_TAREFAS_:
(a) Liste todos os dias da semana citados no texto sobre o contrato de Valdívia.
(b) Imprima o trecho do texto sobre o contrato de Valdívia que se inicia nas palavras que contêm "A diretoria alviverde" e termina em "trabalhistas.".

_TEXTO FORNECIDO_:
───

Por Fabio Venturini*
O contrato do camisa 10
palmeirense está acabando. Parte (grande) da torcida não quer a renovação,
embora saiba que Valdívia é um talento diferenciado, com a desvantagem de estar
pouco disponível por conta de lesões que o tiraram de mais da metade das
partidas nos últimos anos.
A diretoria alviverde propõe
um contrato de produtividade: o atleta recebe um “pequeno” valor fixo e, para
ter o mesmo vencimento atual, precisa jogar cinco ou seis partidas por mês. A
imprensa esportiva sentencia que a diretoria palmeirense está certa para
proteger o clube. Valdívia não quer.
A despeito desse senso
comum alienado, não há como interpretar tal proposta de forma diferente como
oportunismo puro. Não se trata de defender o clube, mas de atacar um
trabalhador.
Sim, um trabalhador. Se
Valdívia não se empenha é uma questão moral. Na essência, o jogador é um
assalariado que já tem parte de seus direitos sonegados por conta da figura dos
“direitos de imagem”, um subterfúgio para não pagar impostos e direitos
trabalhistas.
Quando o Palmeiras tenta
vincular a remuneração às entradas em campo exclui do pacote as obrigações de
participar dos treinos, estudar adversários, concentrações, preparação física para
evitar lesões etc. Tudo isso é trabalho que tem como ponto visível os 90
minutos da partida de quarta ou domingo (tratando-se de Palmeiras, não raro
terças e sextas). O clube, não coincidentemente presidido por um banqueiro, classe
que não tem lá muito zelo pelo bem estar do trabalhador, quer se aproveitar de
uma situação para sugar trabalho não remunerado até a última gota.
Paulo Nobre (dir) com Alexandre Mattos. Presidente do Palmeiras instituiu a figura do contrato e produtividade no alviverde (Cesar Grecco/ Divulgação) |
Ah, mas ele machuca muito,
não dá para pagar 500 paus para não jogar.
Então estamos com
seríssimos problemas de ordem moral.

───

_DADOS FORNECIDOS_:
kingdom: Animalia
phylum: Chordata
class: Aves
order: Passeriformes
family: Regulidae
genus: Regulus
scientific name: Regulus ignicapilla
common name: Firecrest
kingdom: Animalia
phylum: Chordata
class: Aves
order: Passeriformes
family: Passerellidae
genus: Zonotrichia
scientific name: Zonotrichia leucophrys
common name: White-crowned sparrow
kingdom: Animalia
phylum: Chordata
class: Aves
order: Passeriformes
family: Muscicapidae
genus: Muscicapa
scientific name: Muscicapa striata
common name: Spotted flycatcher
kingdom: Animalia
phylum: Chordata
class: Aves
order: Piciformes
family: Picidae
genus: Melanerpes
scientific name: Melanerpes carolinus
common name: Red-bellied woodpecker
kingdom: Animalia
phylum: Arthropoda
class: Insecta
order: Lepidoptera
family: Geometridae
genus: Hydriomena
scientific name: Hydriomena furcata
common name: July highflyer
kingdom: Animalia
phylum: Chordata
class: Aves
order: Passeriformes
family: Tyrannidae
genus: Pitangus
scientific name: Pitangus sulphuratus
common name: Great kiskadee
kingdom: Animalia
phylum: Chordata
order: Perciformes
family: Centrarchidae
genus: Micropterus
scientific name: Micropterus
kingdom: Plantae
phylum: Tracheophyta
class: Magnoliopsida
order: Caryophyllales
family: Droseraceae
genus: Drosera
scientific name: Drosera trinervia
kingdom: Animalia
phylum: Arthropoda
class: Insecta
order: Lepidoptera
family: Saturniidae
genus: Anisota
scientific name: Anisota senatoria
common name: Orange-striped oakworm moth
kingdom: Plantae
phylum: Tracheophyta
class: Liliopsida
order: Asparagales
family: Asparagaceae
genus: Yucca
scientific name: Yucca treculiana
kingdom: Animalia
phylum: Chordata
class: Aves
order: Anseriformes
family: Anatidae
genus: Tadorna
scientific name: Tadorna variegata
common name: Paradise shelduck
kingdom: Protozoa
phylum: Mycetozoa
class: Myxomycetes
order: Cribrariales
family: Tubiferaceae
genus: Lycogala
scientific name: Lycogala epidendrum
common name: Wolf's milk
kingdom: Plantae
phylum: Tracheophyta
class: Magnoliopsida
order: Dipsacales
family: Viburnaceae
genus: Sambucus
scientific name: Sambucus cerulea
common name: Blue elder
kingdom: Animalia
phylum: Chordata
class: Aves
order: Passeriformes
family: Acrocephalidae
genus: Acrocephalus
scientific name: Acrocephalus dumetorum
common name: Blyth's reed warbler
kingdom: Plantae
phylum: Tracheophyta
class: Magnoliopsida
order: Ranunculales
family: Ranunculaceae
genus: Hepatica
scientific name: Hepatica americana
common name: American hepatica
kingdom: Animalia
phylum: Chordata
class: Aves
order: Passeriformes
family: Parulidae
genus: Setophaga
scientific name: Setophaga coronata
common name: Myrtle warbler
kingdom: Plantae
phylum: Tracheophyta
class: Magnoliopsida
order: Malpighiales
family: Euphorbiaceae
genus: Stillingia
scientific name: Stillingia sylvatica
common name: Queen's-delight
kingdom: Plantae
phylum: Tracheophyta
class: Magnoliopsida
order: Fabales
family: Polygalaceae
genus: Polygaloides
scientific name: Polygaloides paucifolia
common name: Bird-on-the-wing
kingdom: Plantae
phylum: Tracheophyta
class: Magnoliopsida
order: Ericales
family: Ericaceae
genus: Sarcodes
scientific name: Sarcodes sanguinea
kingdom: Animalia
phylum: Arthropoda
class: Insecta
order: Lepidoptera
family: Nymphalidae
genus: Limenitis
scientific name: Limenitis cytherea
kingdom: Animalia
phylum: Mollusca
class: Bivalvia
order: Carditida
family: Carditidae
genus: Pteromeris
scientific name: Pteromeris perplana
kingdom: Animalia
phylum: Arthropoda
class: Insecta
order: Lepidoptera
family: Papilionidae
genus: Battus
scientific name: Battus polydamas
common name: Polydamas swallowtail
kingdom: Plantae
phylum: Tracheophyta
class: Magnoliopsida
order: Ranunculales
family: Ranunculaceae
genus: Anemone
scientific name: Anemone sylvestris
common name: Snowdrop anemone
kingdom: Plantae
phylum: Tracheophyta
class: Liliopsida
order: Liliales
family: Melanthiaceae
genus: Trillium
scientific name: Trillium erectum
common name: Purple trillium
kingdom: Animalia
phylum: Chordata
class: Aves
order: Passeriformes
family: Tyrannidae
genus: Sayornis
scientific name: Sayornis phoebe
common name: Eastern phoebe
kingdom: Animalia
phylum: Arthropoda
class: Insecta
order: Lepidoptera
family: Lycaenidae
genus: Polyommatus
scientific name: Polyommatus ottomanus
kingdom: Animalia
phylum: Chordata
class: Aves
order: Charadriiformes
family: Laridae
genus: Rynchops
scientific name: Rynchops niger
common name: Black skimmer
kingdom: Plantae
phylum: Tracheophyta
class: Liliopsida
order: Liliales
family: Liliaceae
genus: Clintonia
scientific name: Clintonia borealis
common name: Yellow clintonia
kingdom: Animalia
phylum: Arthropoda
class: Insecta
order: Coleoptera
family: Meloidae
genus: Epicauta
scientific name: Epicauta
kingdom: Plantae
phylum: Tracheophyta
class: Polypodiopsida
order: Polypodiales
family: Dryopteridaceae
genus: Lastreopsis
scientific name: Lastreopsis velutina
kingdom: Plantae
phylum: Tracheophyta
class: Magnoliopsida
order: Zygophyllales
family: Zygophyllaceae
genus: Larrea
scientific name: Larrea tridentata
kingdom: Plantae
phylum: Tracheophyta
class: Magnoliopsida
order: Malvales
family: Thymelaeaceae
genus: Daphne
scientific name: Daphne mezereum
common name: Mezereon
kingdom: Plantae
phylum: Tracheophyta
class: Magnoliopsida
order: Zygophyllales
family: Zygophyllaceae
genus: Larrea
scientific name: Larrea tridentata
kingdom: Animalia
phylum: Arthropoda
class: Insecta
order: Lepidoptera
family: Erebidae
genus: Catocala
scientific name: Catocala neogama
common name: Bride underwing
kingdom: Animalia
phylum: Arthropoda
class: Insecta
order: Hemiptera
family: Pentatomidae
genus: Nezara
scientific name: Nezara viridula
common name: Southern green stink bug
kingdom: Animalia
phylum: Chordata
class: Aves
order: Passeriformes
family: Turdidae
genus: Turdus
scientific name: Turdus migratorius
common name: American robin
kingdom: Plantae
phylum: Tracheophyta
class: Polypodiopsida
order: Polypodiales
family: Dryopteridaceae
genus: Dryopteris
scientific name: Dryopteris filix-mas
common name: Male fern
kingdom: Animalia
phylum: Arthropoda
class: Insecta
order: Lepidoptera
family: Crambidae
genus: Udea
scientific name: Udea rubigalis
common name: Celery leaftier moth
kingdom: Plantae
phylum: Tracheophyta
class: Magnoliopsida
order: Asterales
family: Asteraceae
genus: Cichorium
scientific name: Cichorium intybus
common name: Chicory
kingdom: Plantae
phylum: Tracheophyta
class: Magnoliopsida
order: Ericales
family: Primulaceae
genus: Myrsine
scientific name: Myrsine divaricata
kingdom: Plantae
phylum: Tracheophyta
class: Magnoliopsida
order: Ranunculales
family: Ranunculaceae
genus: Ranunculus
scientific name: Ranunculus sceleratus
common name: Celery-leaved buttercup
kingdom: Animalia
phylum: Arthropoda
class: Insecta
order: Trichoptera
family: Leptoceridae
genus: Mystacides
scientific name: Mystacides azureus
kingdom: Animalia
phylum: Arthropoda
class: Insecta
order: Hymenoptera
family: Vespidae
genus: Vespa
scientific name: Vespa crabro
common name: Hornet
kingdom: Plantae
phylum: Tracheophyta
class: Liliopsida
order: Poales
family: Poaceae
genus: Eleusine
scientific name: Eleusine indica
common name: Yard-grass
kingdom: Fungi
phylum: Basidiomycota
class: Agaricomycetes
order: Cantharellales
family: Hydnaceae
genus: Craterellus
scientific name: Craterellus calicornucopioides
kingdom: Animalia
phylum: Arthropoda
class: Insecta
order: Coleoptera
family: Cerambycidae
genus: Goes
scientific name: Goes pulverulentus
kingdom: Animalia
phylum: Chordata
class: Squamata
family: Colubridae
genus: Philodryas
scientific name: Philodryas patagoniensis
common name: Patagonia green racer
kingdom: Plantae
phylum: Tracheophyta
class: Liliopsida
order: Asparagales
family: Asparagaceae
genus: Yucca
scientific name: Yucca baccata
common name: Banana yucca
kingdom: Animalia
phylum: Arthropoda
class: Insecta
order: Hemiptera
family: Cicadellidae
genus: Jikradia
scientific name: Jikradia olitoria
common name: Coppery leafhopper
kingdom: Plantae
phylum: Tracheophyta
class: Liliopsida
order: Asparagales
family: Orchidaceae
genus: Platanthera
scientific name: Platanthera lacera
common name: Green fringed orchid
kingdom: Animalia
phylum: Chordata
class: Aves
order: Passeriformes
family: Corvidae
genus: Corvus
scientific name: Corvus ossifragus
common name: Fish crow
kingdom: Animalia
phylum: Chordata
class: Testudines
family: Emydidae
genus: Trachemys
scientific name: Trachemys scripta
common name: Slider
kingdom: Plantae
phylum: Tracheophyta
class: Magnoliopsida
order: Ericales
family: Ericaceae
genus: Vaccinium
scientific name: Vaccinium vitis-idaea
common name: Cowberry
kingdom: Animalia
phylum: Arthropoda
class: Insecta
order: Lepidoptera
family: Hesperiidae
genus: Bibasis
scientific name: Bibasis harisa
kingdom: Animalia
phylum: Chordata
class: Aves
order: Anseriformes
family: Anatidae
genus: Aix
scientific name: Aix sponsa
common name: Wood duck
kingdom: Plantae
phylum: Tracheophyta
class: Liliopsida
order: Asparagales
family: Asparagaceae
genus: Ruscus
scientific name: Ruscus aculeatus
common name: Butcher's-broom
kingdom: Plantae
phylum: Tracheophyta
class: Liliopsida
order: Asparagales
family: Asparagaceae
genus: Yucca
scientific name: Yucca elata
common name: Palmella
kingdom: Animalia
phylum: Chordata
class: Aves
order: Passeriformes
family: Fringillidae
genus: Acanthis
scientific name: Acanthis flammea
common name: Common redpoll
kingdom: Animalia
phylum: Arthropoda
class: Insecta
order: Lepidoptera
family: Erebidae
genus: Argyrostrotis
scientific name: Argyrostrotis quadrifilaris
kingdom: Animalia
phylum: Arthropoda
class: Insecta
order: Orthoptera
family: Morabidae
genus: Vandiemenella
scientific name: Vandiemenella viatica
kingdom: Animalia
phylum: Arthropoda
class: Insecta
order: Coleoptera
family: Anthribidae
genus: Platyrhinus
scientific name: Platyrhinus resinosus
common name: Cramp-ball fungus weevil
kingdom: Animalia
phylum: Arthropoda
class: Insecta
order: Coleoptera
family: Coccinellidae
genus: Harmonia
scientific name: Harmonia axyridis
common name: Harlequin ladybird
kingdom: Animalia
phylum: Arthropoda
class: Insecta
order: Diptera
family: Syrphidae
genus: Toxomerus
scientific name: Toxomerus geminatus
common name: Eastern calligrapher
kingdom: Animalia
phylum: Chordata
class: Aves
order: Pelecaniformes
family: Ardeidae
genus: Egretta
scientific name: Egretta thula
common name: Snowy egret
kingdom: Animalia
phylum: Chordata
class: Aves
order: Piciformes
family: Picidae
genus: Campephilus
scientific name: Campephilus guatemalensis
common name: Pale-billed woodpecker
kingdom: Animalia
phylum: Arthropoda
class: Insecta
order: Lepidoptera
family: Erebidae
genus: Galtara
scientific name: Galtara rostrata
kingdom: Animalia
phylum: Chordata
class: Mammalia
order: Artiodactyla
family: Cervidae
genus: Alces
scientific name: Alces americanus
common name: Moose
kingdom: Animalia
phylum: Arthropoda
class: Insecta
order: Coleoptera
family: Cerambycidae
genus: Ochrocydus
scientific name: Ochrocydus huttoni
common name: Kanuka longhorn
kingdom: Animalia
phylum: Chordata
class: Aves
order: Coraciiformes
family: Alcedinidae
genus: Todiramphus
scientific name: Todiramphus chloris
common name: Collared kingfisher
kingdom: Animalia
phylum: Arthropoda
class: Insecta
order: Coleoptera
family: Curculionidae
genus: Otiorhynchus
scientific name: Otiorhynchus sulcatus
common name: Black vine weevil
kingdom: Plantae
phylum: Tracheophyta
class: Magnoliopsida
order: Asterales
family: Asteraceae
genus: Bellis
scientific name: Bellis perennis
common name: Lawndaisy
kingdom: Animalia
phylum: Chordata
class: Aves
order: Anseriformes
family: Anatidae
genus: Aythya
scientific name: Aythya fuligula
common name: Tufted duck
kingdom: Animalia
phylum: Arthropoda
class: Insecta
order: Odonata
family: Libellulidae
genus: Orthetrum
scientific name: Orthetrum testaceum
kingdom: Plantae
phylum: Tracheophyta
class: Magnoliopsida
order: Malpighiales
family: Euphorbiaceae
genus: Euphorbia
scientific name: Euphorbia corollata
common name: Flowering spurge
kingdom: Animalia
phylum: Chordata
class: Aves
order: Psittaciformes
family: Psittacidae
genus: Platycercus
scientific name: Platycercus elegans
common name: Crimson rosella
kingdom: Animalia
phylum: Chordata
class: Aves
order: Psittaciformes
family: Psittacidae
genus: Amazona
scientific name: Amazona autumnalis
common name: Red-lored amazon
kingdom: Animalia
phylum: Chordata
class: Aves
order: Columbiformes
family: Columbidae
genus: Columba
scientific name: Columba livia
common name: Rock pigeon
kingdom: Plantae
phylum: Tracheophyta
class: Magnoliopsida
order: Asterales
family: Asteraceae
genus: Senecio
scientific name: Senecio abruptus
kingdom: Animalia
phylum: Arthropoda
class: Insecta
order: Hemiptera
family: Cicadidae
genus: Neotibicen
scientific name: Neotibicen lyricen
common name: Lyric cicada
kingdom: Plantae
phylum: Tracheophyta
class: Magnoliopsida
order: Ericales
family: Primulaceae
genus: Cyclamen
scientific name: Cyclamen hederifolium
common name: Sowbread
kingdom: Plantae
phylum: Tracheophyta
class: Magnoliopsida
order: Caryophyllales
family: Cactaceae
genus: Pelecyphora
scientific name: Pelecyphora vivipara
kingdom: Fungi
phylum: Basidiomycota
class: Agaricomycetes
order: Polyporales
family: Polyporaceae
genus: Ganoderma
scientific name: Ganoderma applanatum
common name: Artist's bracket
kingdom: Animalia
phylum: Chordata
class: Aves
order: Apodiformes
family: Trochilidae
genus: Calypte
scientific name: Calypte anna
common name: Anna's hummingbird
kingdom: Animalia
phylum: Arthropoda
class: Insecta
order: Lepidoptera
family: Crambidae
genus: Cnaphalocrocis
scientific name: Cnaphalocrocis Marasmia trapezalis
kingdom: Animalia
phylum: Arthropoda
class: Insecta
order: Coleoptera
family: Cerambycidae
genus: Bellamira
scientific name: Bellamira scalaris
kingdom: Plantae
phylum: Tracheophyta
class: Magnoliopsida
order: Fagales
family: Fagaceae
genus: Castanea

───

_RESPOSTAS POR TAREFA_:
(a) quarta, domingo, terças, sextas

(b)
A diretoria alviverde propõe
um contrato de produtividade: o atleta recebe um “pequeno” valor fixo e, para
ter o mesmo vencimento atual, precisa jogar cinco ou seis partidas por mês. A
imprensa esportiva sentencia que a diretoria palmeirense está certa para
proteger o clube. Valdívia não quer.
A despeito desse senso
comum alienado, não há como interpretar tal proposta de forma diferente como
oportunismo puro. Não se trata de defender o clube, mas de atacar um
trabalhador.
Sim, um trabalhador. Se
Valdívia não se empenha é uma questão moral. Na essência, o jogador é um
assalariado que já tem parte de seus direitos sonegados por conta da figura dos
“direitos de imagem”, um subterfúgio para não pagar impostos e direitos
trabalhistas.